• Problems to solve:
1 – Please reproduce the meekness passage from "The burden borne" up to and including "is the rest.".
2 – Condense the paragraph of the meekness passage that opens with "As was often so with Jesus" into a shorter version that keeps its main facts.

• Source passage:
Into a world like this the sound of Jesus' words comes wonderful and strange, a visitation from above. It is well that He spoke, for no one else could have done it as well; and it is good that we listen. His words are the essence of truth. He spoke out of the fulness of His Godhead, and His words are very Truth itself. He is the only one who could say "blessed" with complete authority, for He is the Blessed One come from the world above to confer blessedness upon mankind. And His words were supported by deeds mightier than any performed on this earth by any other man. It is wisdom for us to listen.

As was often so with Jesus, He used this word "meek" in a brief crisp sentence, and not till some time later did He go on to explain it. In the same book of Matthew, He tells us more about it and applies it to our lives. "Come unto me, all ye that labour and are heavy laden, and I will give you rest. Take my yoke upon you, and learn of me; for I am meek and lowly in heart: and ye shall find rest unto your souls. For my yoke is easy, and my burden is light." Here we have two things standing in contrast to each other, a burden and a rest. The burden is not a local one, peculiar to those first hearers, but one which is borne by the whole human race.

The burden borne by mankind is a heavy and a crushing thing. The word Jesus used means a load carried or toil borne to the point of exhaustion. Rest is simply release from that burden. It is not something we do, it is what comes to us when we cease to do. His own meekness, that is the rest.

• Excerpted data:
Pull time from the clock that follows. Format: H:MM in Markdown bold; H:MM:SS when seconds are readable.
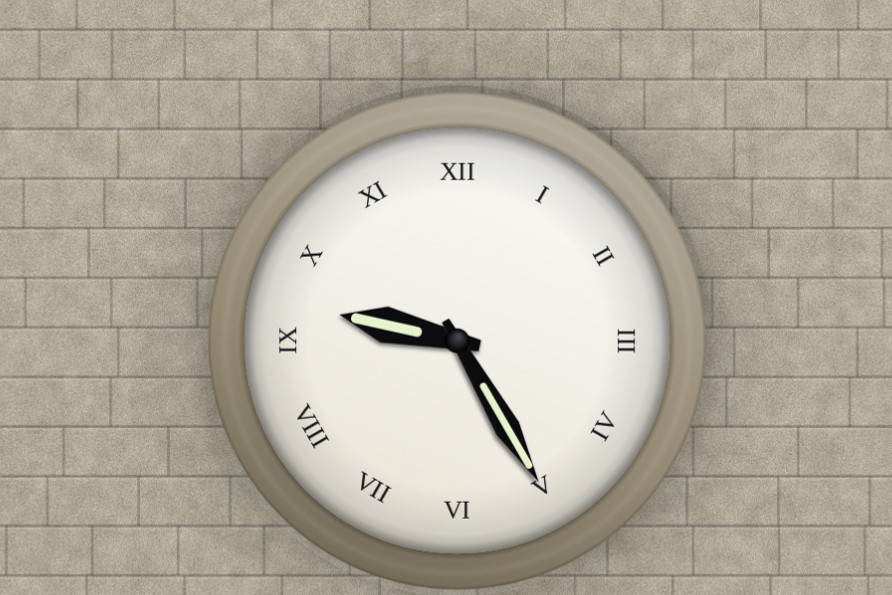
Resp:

...

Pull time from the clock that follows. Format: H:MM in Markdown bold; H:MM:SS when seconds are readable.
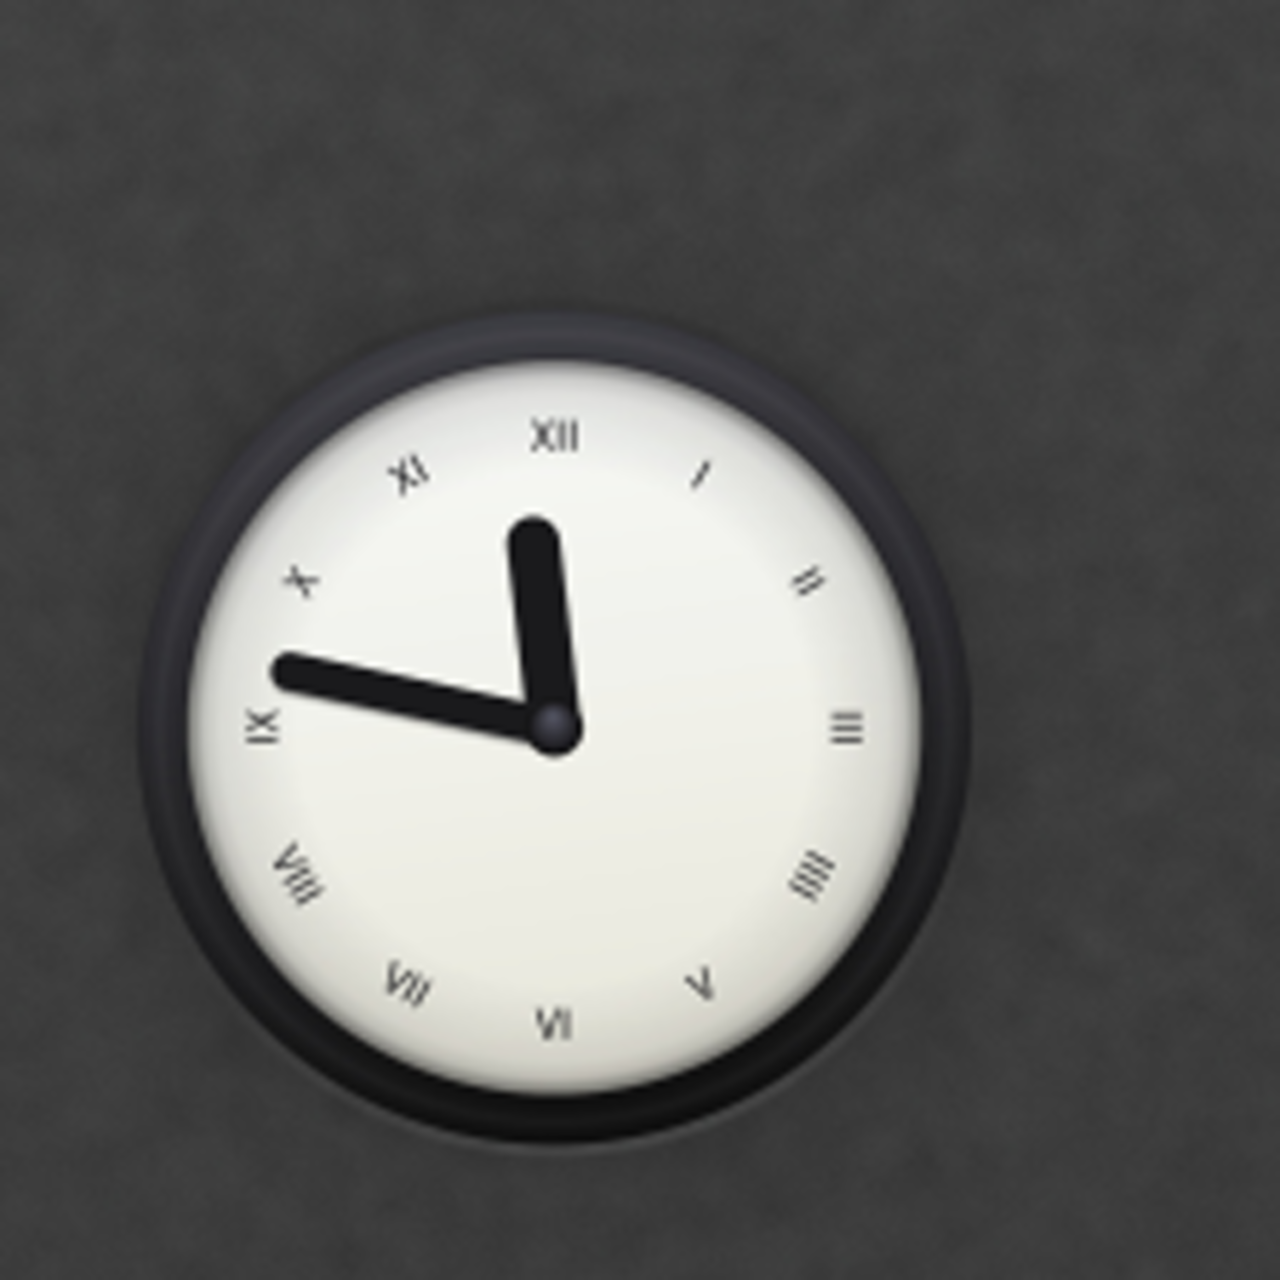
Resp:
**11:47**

• The solutions:
1 –
The burden borne by mankind is a heavy and a crushing thing. The word Jesus used means a load carried or toil borne to the point of exhaustion. Rest is simply release from that burden. It is not something we do, it is what comes to us when we cease to do. His own meekness, that is the rest.

2 – Jesus often used a word like "meek" in a brief, crisp sentence and explained it only later. Further on in Matthew, He tells more about it and applies it to our lives. He invites all who labor and are heavy laden to come to Him for rest, to take His yoke and learn of Him, for He is meek and lowly in heart, and His yoke is easy and His burden light. This sets a burden against a rest. The burden was not peculiar to those first hearers. It is borne by the whole human race.